= Office of Economics, Environmental Analysis and Administration =

The Office of Economics, Environmental Analysis, and Administration (OEEAA) is a part of the Surface Transportation Board of the United States Department of Transportation, a United States government agency. It does work related to railroads.

The OEEAA is responsible for the economic, cost, financial, engineering, and environmental analyses in cases before the Surface Transportation Board (STB). It also provides the administrative support for the STB, including managing buildings and office space and human relations management, and computer systems support.

The OEEAA has a staff of 55 professionals, including varied vocations such as: economists, accountants, financial analysts, engineers, transportation industry analysts, environmental protection specialists, attorneys, computer programmers, personnel specialists, and a variety of administrative support staff. The primary activities and responsibilities of the OEEAA are identified and briefly discussed below.

==Economic Analysis==
OEEAA supports the STB's decision making process through economic, cost, financial, and engineering analyses. Typically, the types of cases that they are involved in include: railroad maximum rate proceedings, rail mergers, abandonments, rail line construction, and trackage rights matters. The OEEAA can provide economic and cost information for individual railroads by means of these analyses.

OEEAA also collects and maintains databases, including the rail waybill file as well as annual and quarterly financial and operating data for rail carriers. The OEEAA also maintains the annual Uniform Rail Cost System estimate (URCS), which is the STB's general purpose costing system used for various purposes (such as the development and calculation of branch costs)

==Section of Environmental Analysis==
The Section of Environmental Analysis (SEA) is the office within the Board responsible for directing the environmental review process It conducts independent analysis of all environmental data and makes environmental recommendations to the Board, as well as giving technical advice.
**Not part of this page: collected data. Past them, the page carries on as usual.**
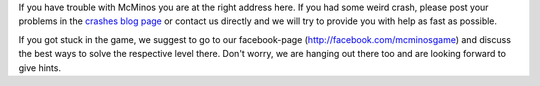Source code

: .. title: Support
.. slug: support
.. date: 2016-02-02 03:01:33 UTC
.. tags: 
.. category: 
.. link: 
.. description: 
.. type: text
.. nocomments: False

If you have trouble with McMinos you are at the right address here.
If you had some weird crash, please post your problems in the 
`crashes blog page </posts/support>`_
or contact
us directly and we will try to provide you with help as fast as possible.

If you got stuck in the game, we suggest to go to our facebook-page 
(http://facebook.com/mcminosgame) and discuss the best ways to solve
the respective level there. Don't worry, we are hanging out there too
and are looking forward to give hints.
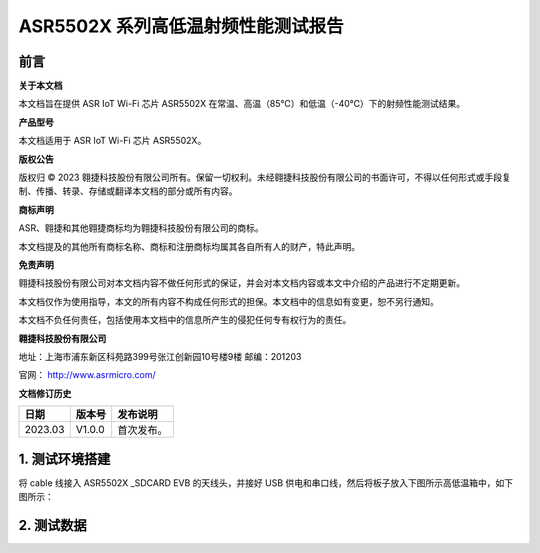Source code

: ASR5502X 系列高低温射频性能测试报告
===================================

前言
----

**关于本文档**

本文档旨在提供 ASR IoT Wi-Fi 芯片 ASR5502X 在常温、高温（85℃）和低温（-40℃）下的射频性能测试结果。

**产品型号**

本文档适用于 ASR IoT Wi-Fi 芯片 ASR5502X。

**版权公告**

版权归 © 2023 翱捷科技股份有限公司所有。保留一切权利。未经翱捷科技股份有限公司的书面许可，不得以任何形式或手段复制、传播、转录、存储或翻译本文档的部分或所有内容。

**商标声明**

ASR、翱捷和其他翱捷商标均为翱捷科技股份有限公司的商标。

本文档提及的其他所有商标名称、商标和注册商标均属其各自所有人的财产，特此声明。

**免责声明**

翱捷科技股份有限公司对本文档内容不做任何形式的保证，并会对本文档内容或本文中介绍的产品进行不定期更新。

本文档仅作为使用指导，本文的所有内容不构成任何形式的担保。本文档中的信息如有变更，恕不另行通知。

本文档不负任何责任，包括使用本文档中的信息所产生的侵犯任何专有权行为的责任。

**翱捷科技股份有限公司**

地址：上海市浦东新区科苑路399号张江创新园10号楼9楼 邮编：201203

官网： http://www.asrmicro.com/

**文档修订历史**

======= ====== ==========
日期    版本号 发布说明
======= ====== ==========
2023.03 V1.0.0 首次发布。
======= ====== ==========

1. 测试环境搭建
---------------

将 cable 线接入 ASR5502X \_SDCARD EVB 的天线头，并接好 USB 供电和串口线，然后将板子放入下图所示高低温箱中，如下图所示：

.. raw:: html

   <center>

|image1|

.. raw:: html

   </center>

2. 测试数据
-----------

.. raw:: html

   <center>

|image2|

.. raw:: html

   </center>

.. raw:: html

   <center>

|image3|

.. raw:: html

   </center>

.. raw:: html

   <center>

|image4|

.. raw:: html

   </center>


.. |image1| image:: ../../img/5502X系列_高低温射频性能测试报告/图1-1.png
.. |image2| image:: ../../img/5502X系列_高低温射频性能测试报告/图2-1.png
.. |image3| image:: ../../img/5502X系列_高低温射频性能测试报告/图2-2.png
.. |image4| image:: ../../img/5502X系列_高低温射频性能测试报告/图2-3.png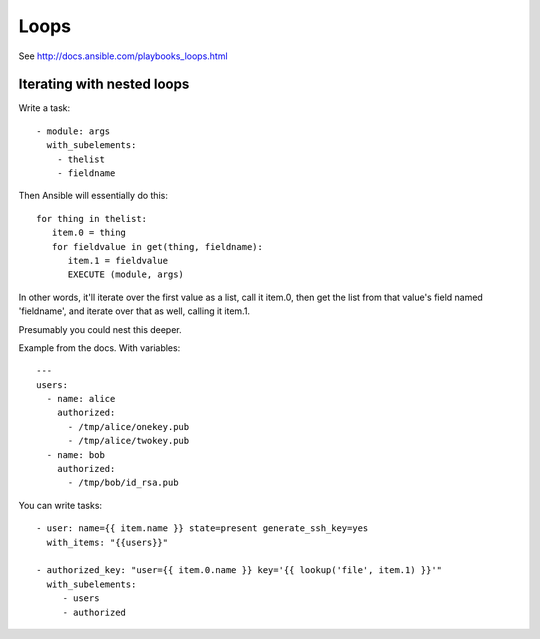 Loops
=====

See http://docs.ansible.com/playbooks_loops.html

Iterating with nested loops
---------------------------

Write a task::

    - module: args
      with_subelements:
        - thelist
        - fieldname

Then Ansible will essentially do this::

   for thing in thelist:
      item.0 = thing
      for fieldvalue in get(thing, fieldname):
         item.1 = fieldvalue
         EXECUTE (module, args)

In other words, it'll iterate over the first value as a list,
call it item.0,
then get the list from that value's field named 'fieldname', and
iterate over that as well, calling it item.1.

Presumably you could nest this deeper.

Example from the docs. With variables::

    ---
    users:
      - name: alice
        authorized:
          - /tmp/alice/onekey.pub
          - /tmp/alice/twokey.pub
      - name: bob
        authorized:
          - /tmp/bob/id_rsa.pub


You can write tasks::

    - user: name={{ item.name }} state=present generate_ssh_key=yes
      with_items: "{{users}}"

    - authorized_key: "user={{ item.0.name }} key='{{ lookup('file', item.1) }}'"
      with_subelements:
         - users
         - authorized
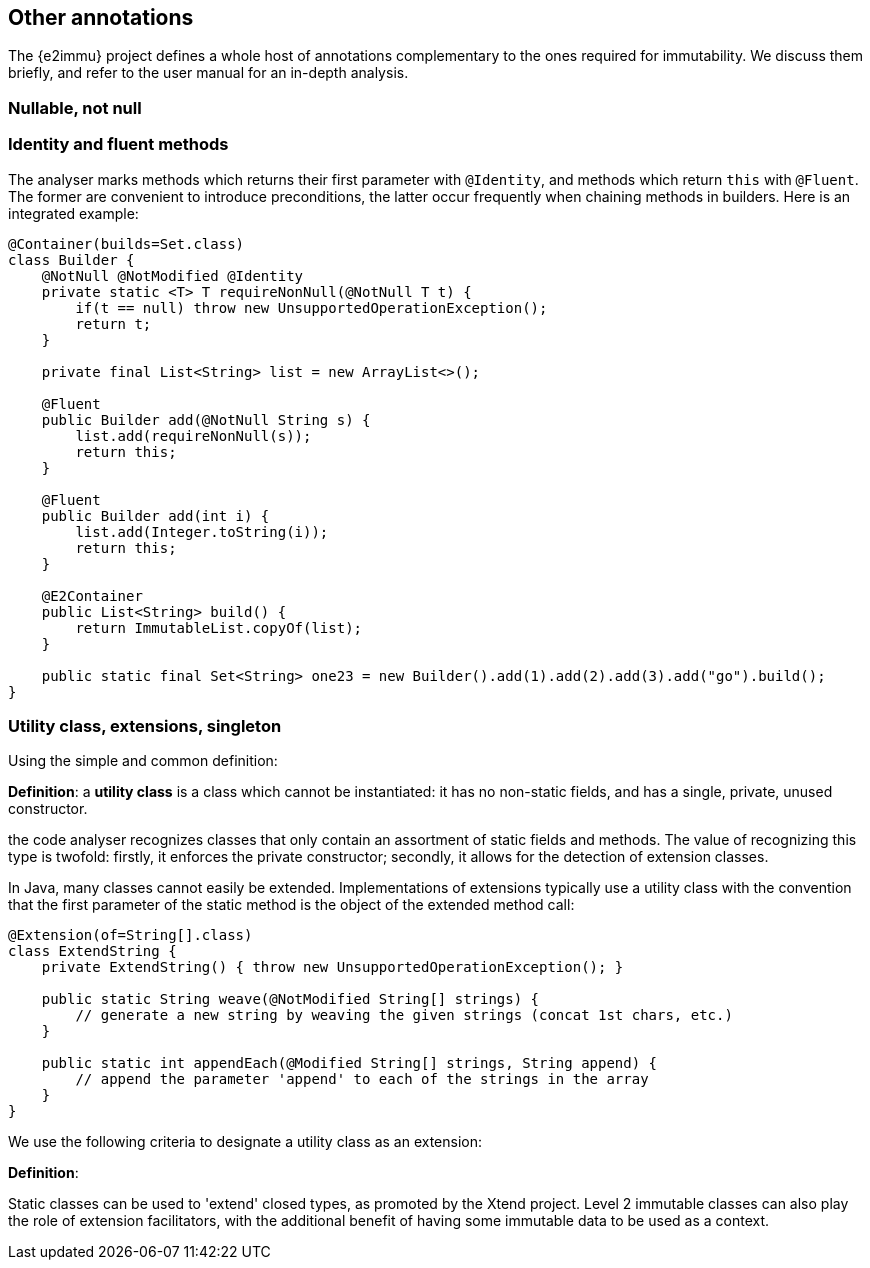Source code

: == Other annotations

The {e2immu} project defines a whole host of annotations complementary to the ones required for immutability.
We discuss them briefly, and refer to the user manual for an in-depth analysis.

[#nullable-section]
=== Nullable, not null

[#identity-and-fluent]
=== Identity and fluent methods

The analyser marks methods which returns their first parameter with `@Identity`, and methods which return `this` with `@Fluent`.
The former are convenient to introduce preconditions, the latter occur frequently when chaining methods in builders.
Here is an integrated example:

[source,java]
----
@Container(builds=Set.class)
class Builder {
    @NotNull @NotModified @Identity
    private static <T> T requireNonNull(@NotNull T t) {
        if(t == null) throw new UnsupportedOperationException();
        return t;
    }

    private final List<String> list = new ArrayList<>();

    @Fluent
    public Builder add(@NotNull String s) {
        list.add(requireNonNull(s));
        return this;
    }

    @Fluent
    public Builder add(int i) {
        list.add(Integer.toString(i));
        return this;
    }

    @E2Container
    public List<String> build() {
        return ImmutableList.copyOf(list);
    }

    public static final Set<String> one23 = new Builder().add(1).add(2).add(3).add("go").build();
}
----

=== Utility class, extensions, singleton

Using the simple and common definition:

****
*Definition*: a *utility class* is a class which cannot be instantiated: it has no non-static fields, and has a single, private, unused constructor.
****

the code analyser recognizes classes that only contain an assortment of static fields and methods.
The value of recognizing this type is twofold: firstly, it enforces the private constructor; secondly, it allows for the detection of extension classes.

In Java, many classes cannot easily be extended.
Implementations of extensions typically use a utility class with the convention that the first parameter of the static method is the object of the extended method call:

[source,java]
----
@Extension(of=String[].class)
class ExtendString {
    private ExtendString() { throw new UnsupportedOperationException(); }

    public static String weave(@NotModified String[] strings) {
        // generate a new string by weaving the given strings (concat 1st chars, etc.)
    }

    public static int appendEach(@Modified String[] strings, String append) {
        // append the parameter 'append' to each of the strings in the array
    }
}
----

We use the following criteria to designate a utility class as an extension:

****
*Definition*:
****

Static classes can be used to 'extend' closed types, as promoted by the Xtend project.
Level 2 immutable classes can also play the role of extension facilitators, with the additional benefit of having some immutable data to be used as a context.

// ensure a newline at the end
Under the terms of the National Environmental Policy Act (NEPA), the Board must take into account in its decision making, the impact of its actions upon Earth's environment - including direct, indirect and cumulative effects. The STB must consider these effects before making its final decision in a case. SEA assists the STB in meeting this responsibility.

==Administration==
The administrative side of OEEAA provides a wide range of support to STB staff including:-
- Facilities management (including stationery and copier services, emergency planning and equipment supply).
- Financial management services (including submission and oversight of the STB's annual budget, spending plans, payroll program, and user fee collection systems).
- Human resources support (including hiring new employees, promotions, retirements, staff training issues, grievances, etc.).
- IT Systems support (including maintenance of computer support system, purchase & maintenance of hardware and software).
- Providing guidance and advice to STB Members and staff on issues regarding ethics and codes of conduct.